Auge in Auge mit dem Feind

In einem unzugänglichen Waldgebiet namens Kočevsko hatten Partisanen im Zweiten Weltkrieg eine ganze Region von deutschen und italienischen Okkupanten befreit. Vitomil Zupans Roman „Menuett für Gitarre (zu 25 Schuss)“: ein Meisterwerk der europäischen Romankunst.

Stünde Vitomil Zupan nicht in der Ungnade des falschen Geburtsortes, würde er heute als einer der großen europäischen Erzähler des 20. Jahrhunderts gelten. Mit der literarischen Technik des Bewusstseinsstromes wusste er so artifiziell und einfallsreich zu spielen wie James Joyce; die gelehrten Exkurse seiner Romane führen wie die Canettis zurück bis zu den Mythen der Vorzeit; und die beredt formulierte Überzeugung, dass Widerstand angebracht sei, gerade wenn das Scheitern abzusehen ist, teilte er schon früh mit den später weltberühmt gewordenen französischen Existenzialisten. Vitomil Zupan aber wuchs in Ljubljana auf, sein Werk ist in einer der kleinen europäischen Sprachen verfasst, und es nimmt fortwährend Bezug auf die komplizierte Geschichte des Balkans. Das alles hat lange verhindert, dass seinen kunstreichen wie konfliktträchtigen Romanen außerhalb seiner Heimat jene Aufmerksamkeit zuteilwurde, die ihnen gebührte.

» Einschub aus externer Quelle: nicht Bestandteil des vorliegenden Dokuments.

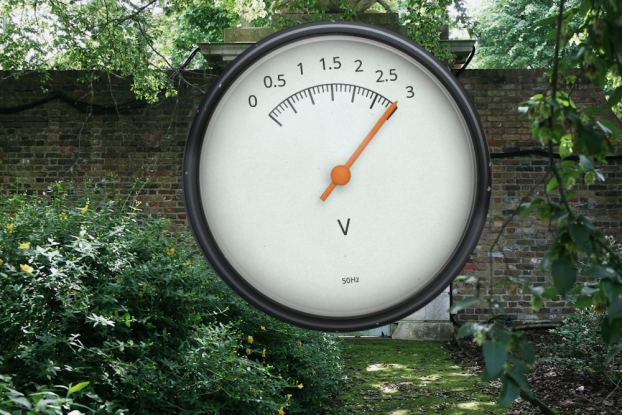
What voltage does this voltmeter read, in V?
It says 2.9 V
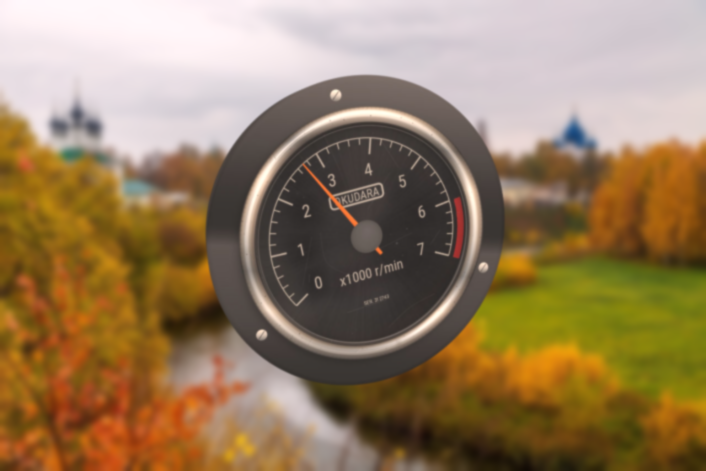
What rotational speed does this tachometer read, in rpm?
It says 2700 rpm
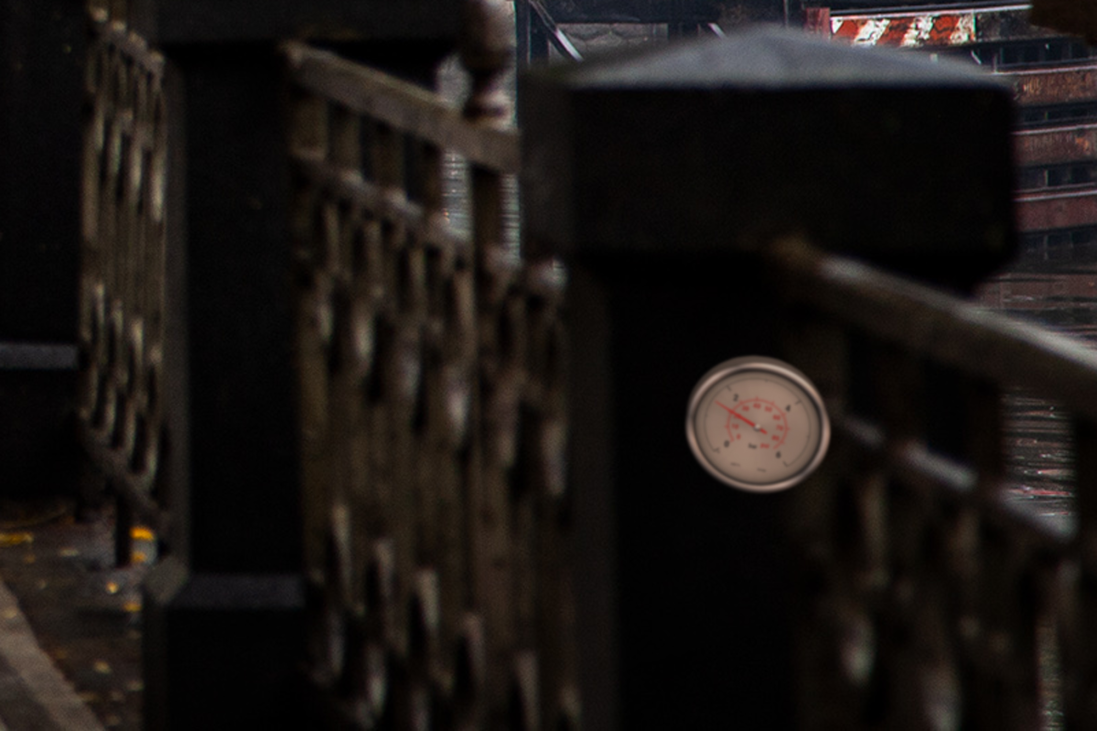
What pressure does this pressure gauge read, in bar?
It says 1.5 bar
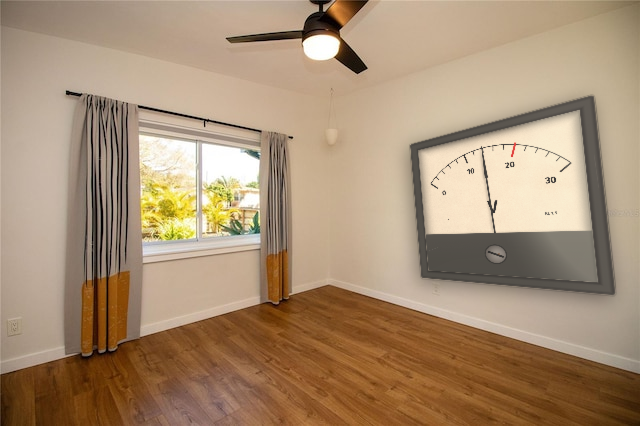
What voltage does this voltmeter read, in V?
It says 14 V
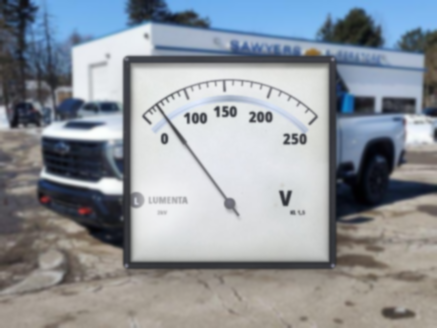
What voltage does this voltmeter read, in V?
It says 50 V
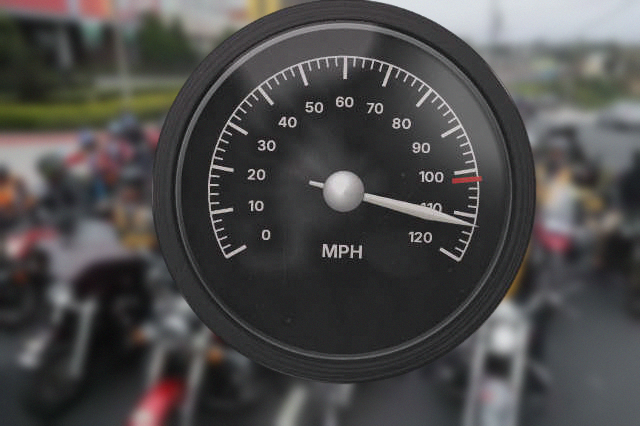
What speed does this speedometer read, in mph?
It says 112 mph
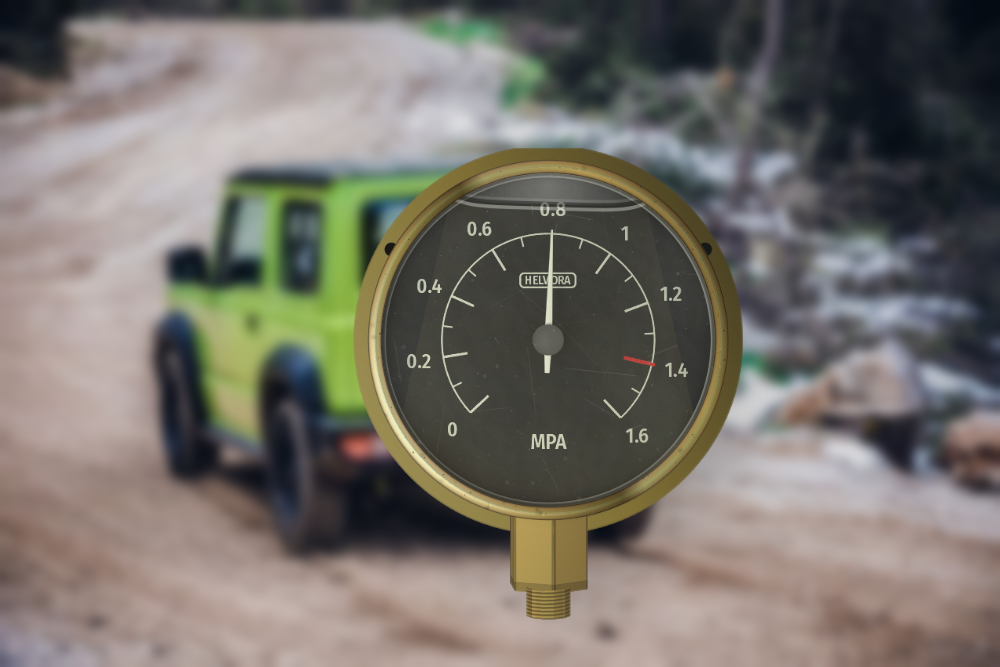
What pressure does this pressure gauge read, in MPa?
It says 0.8 MPa
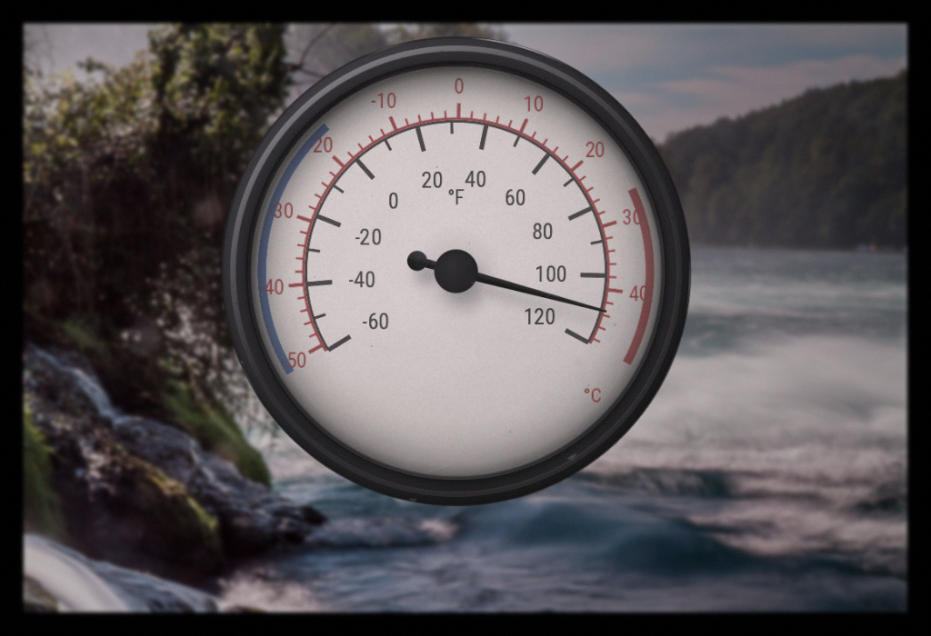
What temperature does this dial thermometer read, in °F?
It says 110 °F
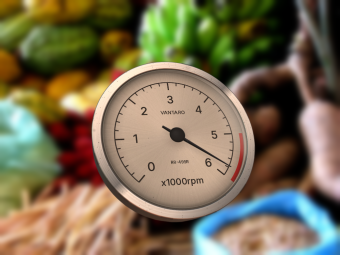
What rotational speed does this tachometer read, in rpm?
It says 5800 rpm
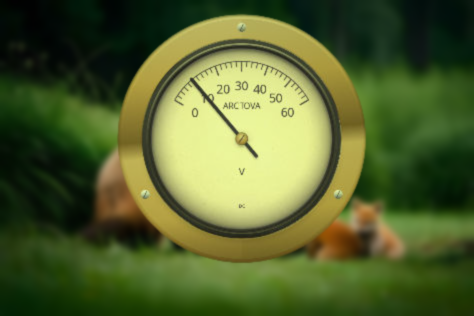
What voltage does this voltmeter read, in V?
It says 10 V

Freilich, wäre Vitomil Zupan kein Slowene gewesen, hätte er auch seinen grandiosen Roman „Menuett für Gitarre (zu 25 Schuss)“ nicht schreiben können, den er 1975 veröffentlichte, und der von Erwin Köstler nun in ein furioses Deutsch übertragen wurde. Dieses Sprachkunstwerk spielt an einem vermeintlichen Nebenschauplatz der europäischen Geschichte, nämlich in einem unzugänglichen Waldgebiet namens Kočevsko: Dort hatten die Partisanen im Zweiten Weltkrieg eine ganze Region von den deutschen und italienischen Okkupanten befreit und von 1943 bis zum Kriegsende erfolgreich gegen SS-Divisionen verteidigt. Hier wurden, verborgen im dichten Wald, ein Krankenhaus, ein Theater, ein Verlagshaus samt Druckerei errichtet, kulturelle und volksbildnerische Veranstaltungen organisiert. Hier existierte für wenige Monate „ein Staat zur Probe“, als Vorspiel auf die sozialistische föderative Republik Jugoslawien, deren kommunistische Partei ihren Geheimdienst bereits nach Verrätern, Abweichlern, vermeintlichen Spionen suchen ließ, bevor die Besatzer überhaupt besiegt waren.